A empresa afirmou que a análise técnica identificou semelhanças claras com ataques anteriores conduzidos pelo mesmo grupo. “Com base nos indicadores observados durante a investigação – incluindo o modus operandi, o malware utilizado, o rastreamento on-chain e a reutilização de endereços IP e de e-mail (!) – encontramos muitas semelhanças entre este ataque e ciberataques anteriores do grupo DPRK Lazarus/Bluenoroff contra outras empresas do setor de criptomoedas”.
March 1st incident report
On March 1, 2026, Bitrefill was the target of a cyberattack. Based on indicators observed during the investigation – including the modus operandi, the malware used, on-chain tracing and reused IP + email addresses (!) – we find many similarities…

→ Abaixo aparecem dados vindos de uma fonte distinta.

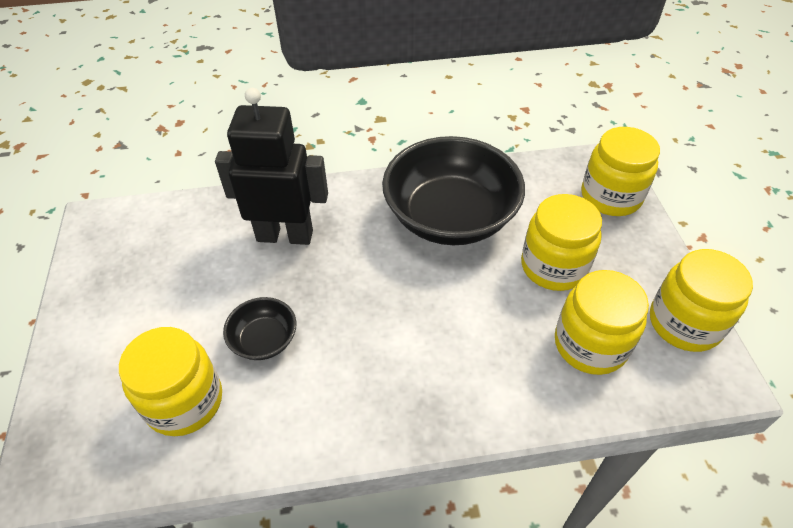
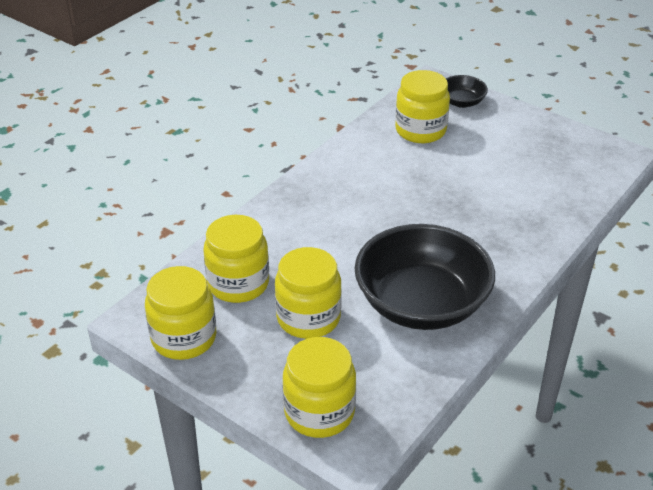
camera: 135 degrees right, 10 degrees down
(264, 340) = (425, 170): black bowl -> black bowl (461, 102)
(285, 235) = (505, 219): black robot -> none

— Bitrefill (@bitrefill) March 17, 2026
Os invasores conseguiram acessar algumas carteiras online e realizar compras suspeitas junto a fornecedores. O valor total das perdas não foi divulgado, mas a empresa reconheceu que partes da infraestrutura interna foram comprometidas.
Além disso, o incidente expôs cerca de 18.500 registros de compras. Entre os dados acessados estão e-mails, endereços de pagamento em criptomoedas e informações técnicas, como IPs. Aproximadamente 1.000 registros apresentam maior risco, com possível exposição de nomes criptografados de clientes.
A empresa informou que já notificou os usuários afetados e destacou que não exige KYC obrigatório na maioria das operações. Nos casos em que a verificação é necessária, os dados ficam sob responsabilidade de provedores externos, sem armazenamento direto nos sistemas da Bitrefill.
Segundo a investigação, o ataque começou a partir do comprometimento de um laptop de um funcionário. Esse tipo de acesso inicial é comum em operações atribuídas ao grupo Lazarus, que frequentemente busca infiltrar sistemas internos para ampliar privilégios.
A atuação de grupos ligados à Coreia do Norte segue como uma das principais ameaças no mercado de criptomoedas. Relatórios recentes apontam que bilhões de dólares já foram desviados em ataques semelhantes, incluindo grandes incidentes em plataformas do setor.
Após a contenção, a Bitrefill afirmou que os sistemas foram restabelecidos. Pagamentos, estoque e contas voltaram a operar normalmente, enquanto a empresa reforça suas medidas de segurança com apoio de especialistas.